The CEA spelled out what the commission's response should be: "The commission should move to change its rules in order to expedite the phase-out of operator-supplied navigation devices that combine conditional-access and other functions, and to enforce these requirements vigorously in order to facilitate the commercial market for navigation devices that Congress has mandated."
The assertion that the cable industry is unable or unwilling to comply with the FCC's POD-related rules permeates the CEA, which puzzles Green. He asserted that while CableLabs was doing everything in its power to expedite the availability of OpenCable-based hardware for consumers, the process takes time.
"We have had people here with TV sets that accepted PODs, but they were very prototype. How long will it be before CE manufacturers start producing TV sets with built-in OpenCable functionality? We do not know. High-performance OpenCable boxes take time to develop," Green said.
As of late April, the six-week certification process for both PODs and host devices has been under way at CableLabs. In addition, since late 1999, interoperability tests for removable security technologies involving nine major consumer-electronics manufacturers-along with five vendors of conditional-access systems and three headend-equipment suppliers-have been conducted.

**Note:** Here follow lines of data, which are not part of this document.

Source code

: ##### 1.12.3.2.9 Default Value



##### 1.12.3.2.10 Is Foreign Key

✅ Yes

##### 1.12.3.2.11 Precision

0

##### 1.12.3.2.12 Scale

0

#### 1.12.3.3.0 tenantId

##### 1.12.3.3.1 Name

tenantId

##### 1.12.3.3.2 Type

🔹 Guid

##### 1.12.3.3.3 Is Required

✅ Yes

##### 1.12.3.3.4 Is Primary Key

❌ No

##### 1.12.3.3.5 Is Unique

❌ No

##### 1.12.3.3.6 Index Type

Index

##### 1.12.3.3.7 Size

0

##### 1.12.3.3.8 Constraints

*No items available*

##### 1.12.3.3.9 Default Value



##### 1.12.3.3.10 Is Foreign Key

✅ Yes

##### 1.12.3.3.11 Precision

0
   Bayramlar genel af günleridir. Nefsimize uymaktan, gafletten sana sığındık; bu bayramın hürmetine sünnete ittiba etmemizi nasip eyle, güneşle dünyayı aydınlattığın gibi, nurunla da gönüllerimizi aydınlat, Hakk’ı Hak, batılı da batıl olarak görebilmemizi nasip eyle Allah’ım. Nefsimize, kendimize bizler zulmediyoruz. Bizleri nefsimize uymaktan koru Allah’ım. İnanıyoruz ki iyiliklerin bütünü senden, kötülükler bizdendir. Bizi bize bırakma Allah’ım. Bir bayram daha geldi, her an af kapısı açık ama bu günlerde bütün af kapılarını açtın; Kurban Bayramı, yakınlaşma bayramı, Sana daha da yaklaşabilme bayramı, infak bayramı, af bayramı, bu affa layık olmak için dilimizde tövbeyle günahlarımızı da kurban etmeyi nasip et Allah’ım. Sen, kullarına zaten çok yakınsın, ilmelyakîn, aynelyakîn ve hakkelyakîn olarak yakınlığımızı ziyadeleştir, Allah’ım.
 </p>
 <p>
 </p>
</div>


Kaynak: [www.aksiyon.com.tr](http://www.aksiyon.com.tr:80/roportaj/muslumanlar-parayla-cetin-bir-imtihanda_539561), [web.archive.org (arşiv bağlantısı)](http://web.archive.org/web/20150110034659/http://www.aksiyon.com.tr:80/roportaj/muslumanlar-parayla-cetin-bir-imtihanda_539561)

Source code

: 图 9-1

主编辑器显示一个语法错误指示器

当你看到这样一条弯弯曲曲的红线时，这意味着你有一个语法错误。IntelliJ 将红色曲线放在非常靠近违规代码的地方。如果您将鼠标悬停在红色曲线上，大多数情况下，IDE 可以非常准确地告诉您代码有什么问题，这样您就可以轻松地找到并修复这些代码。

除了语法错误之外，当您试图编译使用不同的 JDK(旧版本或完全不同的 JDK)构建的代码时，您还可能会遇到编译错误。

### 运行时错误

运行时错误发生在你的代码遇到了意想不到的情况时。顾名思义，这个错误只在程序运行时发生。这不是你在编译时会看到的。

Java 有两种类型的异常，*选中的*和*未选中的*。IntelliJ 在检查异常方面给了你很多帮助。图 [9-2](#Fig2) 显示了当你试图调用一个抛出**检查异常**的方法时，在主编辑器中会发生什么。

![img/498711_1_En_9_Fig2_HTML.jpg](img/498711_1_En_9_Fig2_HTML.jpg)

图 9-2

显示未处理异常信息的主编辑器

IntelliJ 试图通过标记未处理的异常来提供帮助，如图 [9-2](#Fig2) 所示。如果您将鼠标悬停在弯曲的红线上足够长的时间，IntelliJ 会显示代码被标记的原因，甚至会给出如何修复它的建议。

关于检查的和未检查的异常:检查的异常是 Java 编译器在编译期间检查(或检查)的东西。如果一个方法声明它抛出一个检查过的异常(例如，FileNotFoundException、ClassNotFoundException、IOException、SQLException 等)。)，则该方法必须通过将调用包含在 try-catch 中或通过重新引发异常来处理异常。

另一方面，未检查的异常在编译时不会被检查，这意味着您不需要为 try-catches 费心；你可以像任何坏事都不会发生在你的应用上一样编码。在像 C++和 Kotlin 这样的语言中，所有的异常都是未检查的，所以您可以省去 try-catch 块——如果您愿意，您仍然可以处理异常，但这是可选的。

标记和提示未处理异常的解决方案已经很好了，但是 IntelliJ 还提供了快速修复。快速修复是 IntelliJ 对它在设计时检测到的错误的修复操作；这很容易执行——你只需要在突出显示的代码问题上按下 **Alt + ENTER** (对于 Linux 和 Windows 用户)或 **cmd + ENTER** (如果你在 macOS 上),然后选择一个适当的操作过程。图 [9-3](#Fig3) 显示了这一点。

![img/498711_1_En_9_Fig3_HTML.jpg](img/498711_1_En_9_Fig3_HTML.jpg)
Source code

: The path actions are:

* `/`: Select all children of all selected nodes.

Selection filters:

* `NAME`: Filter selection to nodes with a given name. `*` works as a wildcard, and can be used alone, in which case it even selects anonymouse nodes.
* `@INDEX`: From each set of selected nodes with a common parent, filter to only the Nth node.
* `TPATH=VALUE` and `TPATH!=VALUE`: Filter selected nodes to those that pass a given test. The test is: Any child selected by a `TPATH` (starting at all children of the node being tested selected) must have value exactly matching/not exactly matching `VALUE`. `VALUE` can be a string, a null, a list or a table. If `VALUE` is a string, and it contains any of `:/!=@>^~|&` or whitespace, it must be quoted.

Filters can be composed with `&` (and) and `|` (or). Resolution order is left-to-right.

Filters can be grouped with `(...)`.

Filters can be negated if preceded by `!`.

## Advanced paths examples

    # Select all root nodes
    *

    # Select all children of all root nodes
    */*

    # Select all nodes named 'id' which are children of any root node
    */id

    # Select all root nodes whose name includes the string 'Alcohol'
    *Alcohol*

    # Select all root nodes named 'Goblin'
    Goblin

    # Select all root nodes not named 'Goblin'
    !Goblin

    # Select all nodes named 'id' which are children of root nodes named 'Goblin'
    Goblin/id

Updated specifications for host devices were also released by CableLabs, which were the direct result of feedback from its ongoing interoperability tests.
CableLabs is now turning its attention to specifications for standardized application-program interfaces, or middleware, which will greatly broaden the portability of OpenCable products and applications. This is a challenging undertaking in itself.